The transitioning of authority to counties is being done in such a way to ensure the state still receives federal COVID-19 funding resources. The state will continue to manage the arrival of vaccine allotments from the federal government and distribution of vaccine to counties, too.

Early next week, the Task Force is expected to release planning templates and resource guides that county governments will use during their planning processes.

“As a former long-time local elected official, I know how unique local communities are and how much faith is placed in local leadership,” Sisolak said in a statement. “The best part of this plan is that every Nevadan and every Nevada community has a part to play. For the transition to local control to succeed, we must work together now to continue to reduce our community transmission and have a plan to keep Nevadans safe throughout the rest of this emergency period.”

More information on the Task Force meetings, including upcoming meetings and agendas can be found here.

County still short vaccines with more anticipated 

Nearly 10% of Washoe County has been vaccinated but vaccines are still in short supply. Jim English with the Washoe County Health District said, however, that percentage will be rising quickly.

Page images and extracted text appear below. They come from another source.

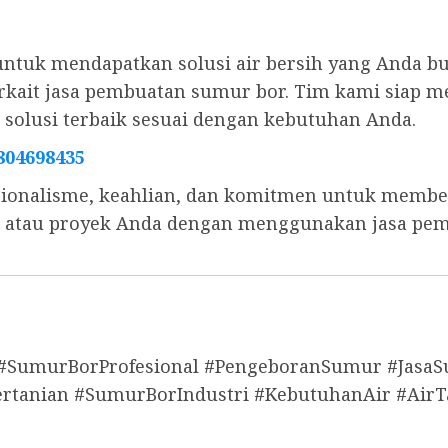
untuk mendapatkan solusi air bersih yang Anda b
 terkait jasa pembuatan sumur bor. Tim kami sia
olusi terbaik sesuai dengan kebutuhan Anda.
804698435
ionalisme, keahlian, dan komitmen untuk memberi
s, atau proyek Anda dengan menggunakan jasa pe
 #SumurBorProfesional #PengeboranSumur #Jas
anian #SumurBorIndustri #KebutuhanAir #AirT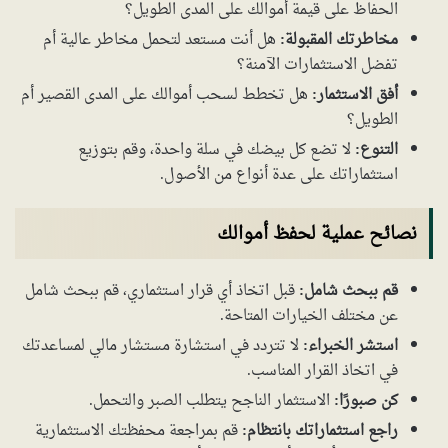
الحفاظ على قيمة أموالك على المدى الطويل؟
مخاطرتك المقبولة:
هل أنت مستعد لتحمل مخاطر عالية أم
تفضل الاستثمارات الآمنة؟
أفق الاستثمار:
هل تخطط لسحب أموالك على المدى القصير أم
الطويل؟
التنوع:
لا تضع كل بيضك في سلة واحدة، وقم بتوزيع
استثماراتك على عدة أنواع من الأصول.
نصائح عملية لحفظ أموالك
قم ببحث شامل:
قبل اتخاذ أي قرار استثماري، قم ببحث شامل
عن مختلف الخيارات المتاحة.
استشر الخبراء:
لا تتردد في استشارة مستشار مالي لمساعدتك
في اتخاذ القرار المناسب.
كن صبورًا:
الاستثمار الناجح يتطلب الصبر والتحمل.
راجع استثماراتك بانتظام:
قم بمراجعة محفظتك الاستثمارية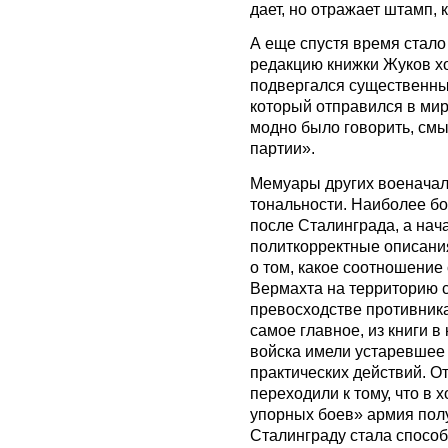
дает, но отражает штамп, 
А еще спустя время стало 
редакцию книжки Жуков хо
подвергался существенны
который отправился в мир
модно было говорить, смы
партии».
Мемуары других военачал
тональности. Наиболее б
после Сталинграда, а нач
политкорректные описани
о том, какое соотношение
Вермахта на территорию с
превосходстве противника
самое главное, из книги в 
войска имели устаревшее
практических действий. От
переходили к тому, что в
упорных боев» армия полу
Сталинграду стала способ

Supply chain and logistics businesses are encouraged to sign up for their employees to get vaccinated (signup form near the bottom of the page) — when those vaccinations will occur, however, remains uncertain.

“[The] logistics of transferring a vaccine is really difficult,” English said. “Every … business that signs up should be getting an automatic generated email back.

“I think you’ll see in the coming weeks, a lot of invites go out. We hope to be reaching out to most of the warehouse industry over the next week or so. Furthermore, we are finding a lot more agricultural businesses are in this community than we were originally told,” English added.

English said once businesses are invited to participate, they should expect to have employees vaccinated within about a week.”Over the next few days, you’re going to see our percentage of fully vaccinated people increase dramatically,” he predicted.